(STILLWATER, OK) – On Saturday, June 18, at Southern Woods Park from 11 a.m.-1 p.m., Stillwater Community United (SCU), Mt. Zion Missionary Baptist Church, Stillwater Police Department, City of Stillwater, Stillwater Public Library and Visit Stillwater host the annual community Juneteenth Celebration.
Stillwater Community United and partners announced the free event includes performances by The Hebrew Messengers, Reese Da’ Prophet Brown, Mt. Zion Praise Team and Youth Step Dance Group. There will also be games with prizes, bounce houses for children, and free food and drinks available for attendees to enjoy.
The planning committee meets regularly to organize the annual celebration and to plan other important initiatives to encourage honest dialogue, unity and healing.
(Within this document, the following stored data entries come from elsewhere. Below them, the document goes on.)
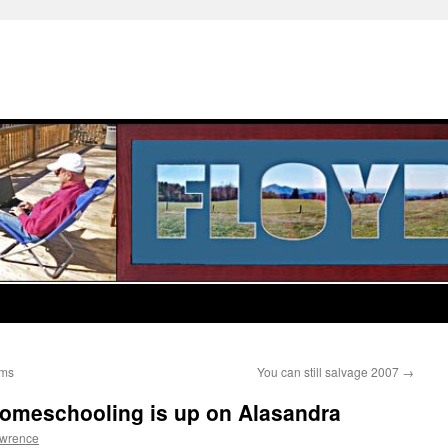
ems
You can still salvage 2007
→
Homeschooling is up on Alasandra
awrence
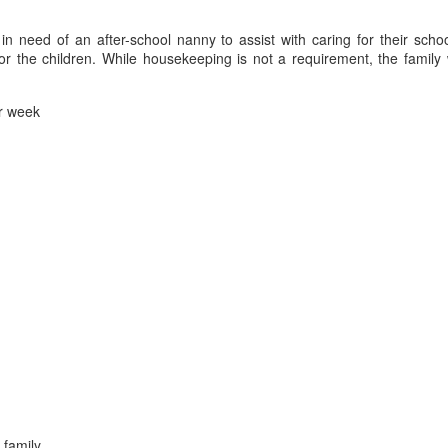
 in need of an after-school nanny to assist with caring for their schoo
r the children. While housekeeping is not a requirement, the family 
r week
 family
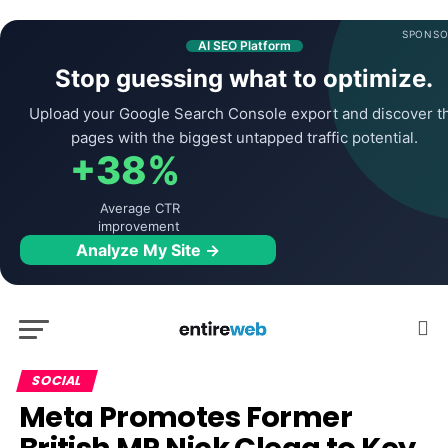
SPONSO
AI SEO Platform
Stop guessing what to optimize.
Upload your Google Search Console export and discover t
pages with the biggest untapped traffic potential.
+38%
Average CTR
improvement
Analyze My Site →
SOCIAL
Meta Promotes Former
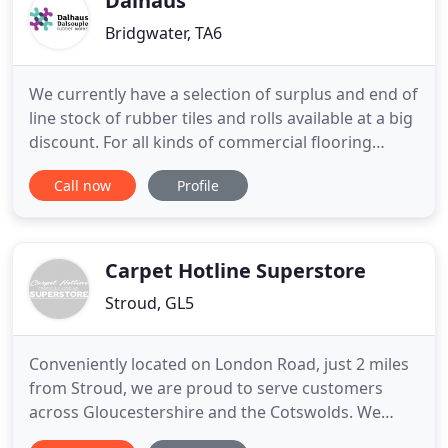
Dalhaus
Bridgwater, TA6
We currently have a selection of surplus and end of
line stock of rubber tiles and rolls available at a big
discount. For all kinds of commercial flooring
installations, rubber is a smart choice. Tough
Call now
Profile
enough to take the heaviest punishment, yet
colourful, beautiful, tactile, warm and soft. From
silky smooth to textured, it offers excellent slip
resistance
Carpet Hotline Superstore
Stroud, GL5
Conveniently located on London Road, just 2 miles
from Stroud, we are proud to serve customers
across Gloucestershire and the Cotswolds. We
regularly supply and fit flooring and carpets in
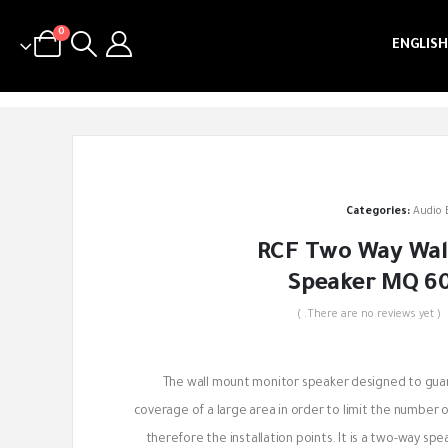
0
ENGLISH
Categories:
Audio
RCF Two Way Wal
Speaker MQ 60
( There are no reviews yet. )
out of 5
The wall mount monitor speaker designed to gua
coverage of a large area in order to limit the number 
therefore the installation points. It is a two-way sp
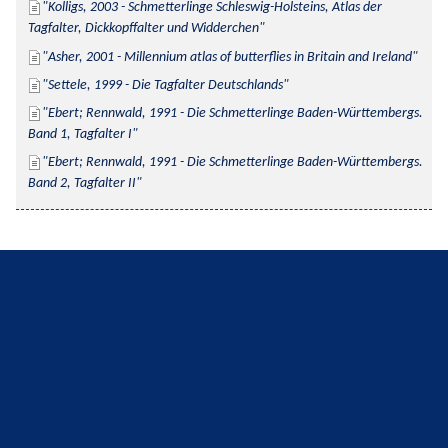
Kolligs, 2003 - Schmetterlinge Schleswig-Holsteins, Atlas der 
Tagfalter, Dickkopffalter und Widderchen
Asher, 2001 - Millennium atlas of butterflies in Britain and Ireland
Settele, 1999 - Die Tagfalter Deutschlands
Ebert; Rennwald, 1991 - Die Schmetterlinge Baden-Württembergs. 
Band 1, Tagfalter I
Ebert; Rennwald, 1991 - Die Schmetterlinge Baden-Württembergs. 
Band 2, Tagfalter II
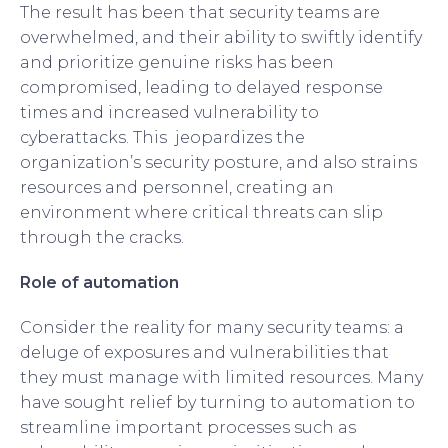
The result has been that security teams are
overwhelmed, and their ability to swiftly identify
and prioritize genuine risks has been
compromised, leading to delayed response
times and increased vulnerability to
cyberattacks. This jeopardizes the
organization’s security posture, and also strains
resources and personnel, creating an
environment where critical threats can slip
through the cracks.
Role of automation
Consider the reality for many security teams: a
deluge of exposures and vulnerabilities that
they must manage with limited resources. Many
have sought relief by turning to automation to
streamline important processes such as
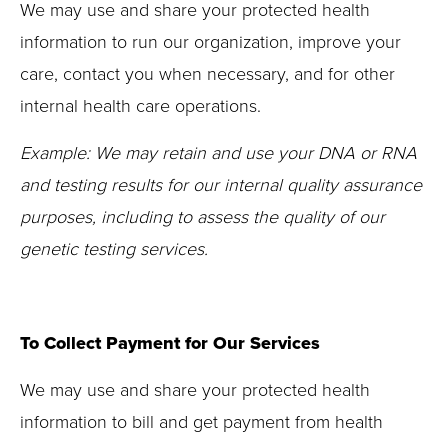
We may use and share your protected health
information to run our organization, improve your
care, contact you when necessary, and for other
internal health care operations.
Example: We may retain and use your DNA or RNA
and testing results for our internal quality assurance
purposes, including to assess the quality of our
genetic testing services.
To Collect Payment for Our Services
We may use and share your protected health
information to bill and get payment from health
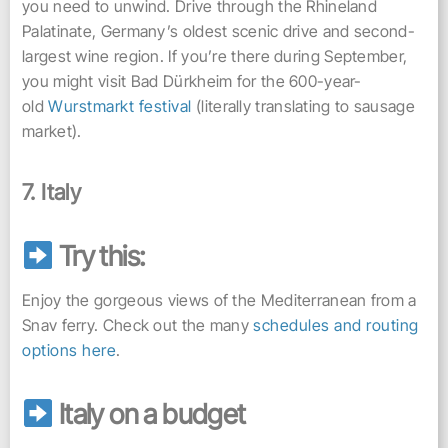
you need to unwind. Drive through the Rhineland
Palatinate, Germany’s oldest scenic drive and second-
largest wine region. If you’re there during September,
you might visit Bad Dürkheim for the 600-year-
old
Wurstmarkt festival
(literally translating to sausage
market).
7. Italy
Try this:
Enjoy the gorgeous views of the Mediterranean from a
Snav ferry. Check out the many
schedules and routing
options here
.
Italy on a budget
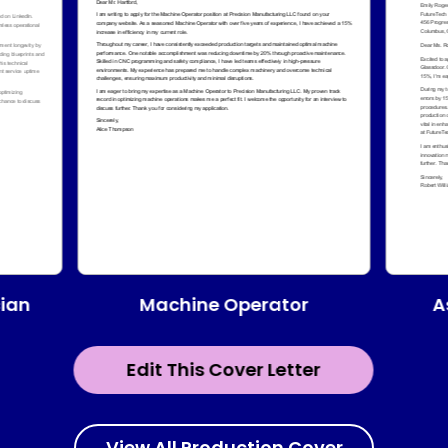
Machine Operator
ian
A
Edit This Cover Letter
View All Production Cover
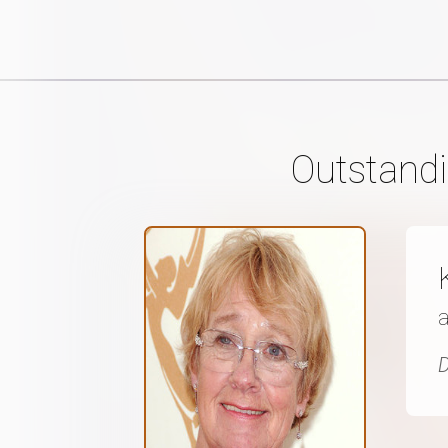
Outstandi
D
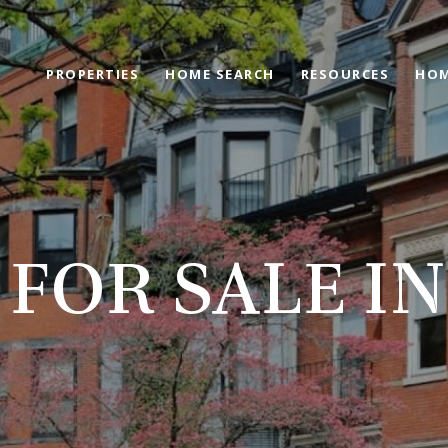
PROPERTIES
HOME SEARCH
RESOURCES
HOM
FOR SALE I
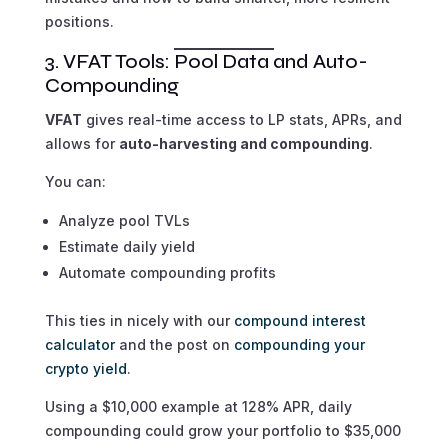
positions.
3. VFAT Tools: Pool Data and Auto-
Compounding
VFAT
gives real-time access to LP stats, APRs, and
allows for
auto-harvesting and compounding
.
You can:
Analyze pool TVLs
Estimate daily yield
Automate compounding profits
This ties in nicely with our
compound interest
calculator
and the post on
compounding your
crypto yield
.
Using a $10,000 example at 128% APR, daily
compounding could grow your portfolio to $35,000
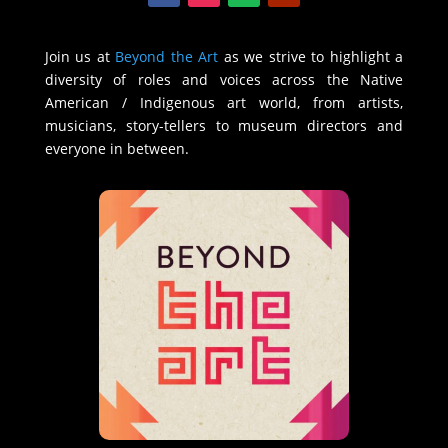
Join us at
Beyond the Art
as we strive to highlight a
diversity of roles and voices across the Native
American / Indigenous art world, from artists,
musicians, story-tellers to museum directors and
everyone in between.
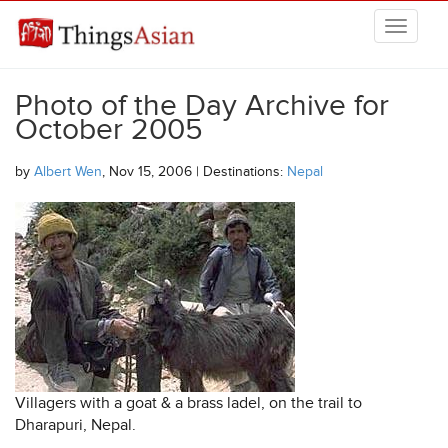
Skip to main content
THINGSASIAN
Photo of the Day Archive for
October 2005
by
Albert Wen
, Nov 15, 2006 | Destinations:
Nepal
Villagers with a goat & a brass ladel, on the trail to
Dharapuri, Nepal.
“Juneteenth is an observable celebration to the end of slavery, and in Stillwater, is also a declaration of our commitment to equity and a unified community,” said Stillwater Police Chief Jeff Watts. “We invite all residents to join the celebration, embrace dialogues for greater change and continuous efforts of unity.”
In 2021, Juneteenth, June 19, became a national holiday to celebrate freedom from slavery and is a significant milestone in American culture. Events nationwide are a celebration of strength, resistance and unwavering resilience.
“The racial history of our country is tragic and unimaginable, it’s also factual and should not be forgotten. In order to be a more united, healed and healthier community today, we must increase awareness of racial injustices then and now,” Stillwater Mayor Will Joyce said.
Due to the national holiday falling on a Sunday, the community celebration is planned for Saturday. In recognition of the holiday, city, state and federal organizations and institutions are closed for business on Monday, June 20, including Oklahoma State University. The City of Stillwater will be closed on Monday with trash and recycling services operating as usual.
Dr. Doug Hallenbeck, OSU vice president for student affairs and Stillwater Community United member, said he is happy to see the university closed in commemoration of the holiday and hopes students, faculty and staff will engage with the broader Stillwater community in celebration on Saturday.
“Juneteenth is a time of celebration and introspection,” Hallenbeck said. “I look forward to joining with the community in recognition of this important holiday and continuing to work to foster an inclusive, welcoming community, both on and off campus.” he said.
Travis Hartfield, OSU coordinator of African American affairs, said he is anticipating a thought-provoking event Saturday and is delighted that the Stillwater community is coming together to celebrate Juneteenth.
“We must celebrate moments in history like Juneteenth and look at them from different perspectives to become better aware, better educated and more equipped to ensure history doesn't repeat itself,” he said. "The struggles of pursuing freedom should not be topics that elicit fear. Awareness and effective education are essential tools in the ongoing pursuit of absolute equality.”
Juneteenth is the oldest nationally celebrated commemoration to the end of slavery in the United States dating back to June 19, 1865, when General Gordon Granger delivered news in Texas that the Civil War ended and the enslaved were now free. Texas was the last state to hear the news of the Emancipation Proclamation.
The end of slavery did not occur overnight in all states and territories until the ratification of the 13th Amendment to the United States Constitution on December 6, 1865.
The event will be moved to the Stillwater Community Center Lowry Activity Center on Duck St. and 9th if needed due to rainfall or inclement weather.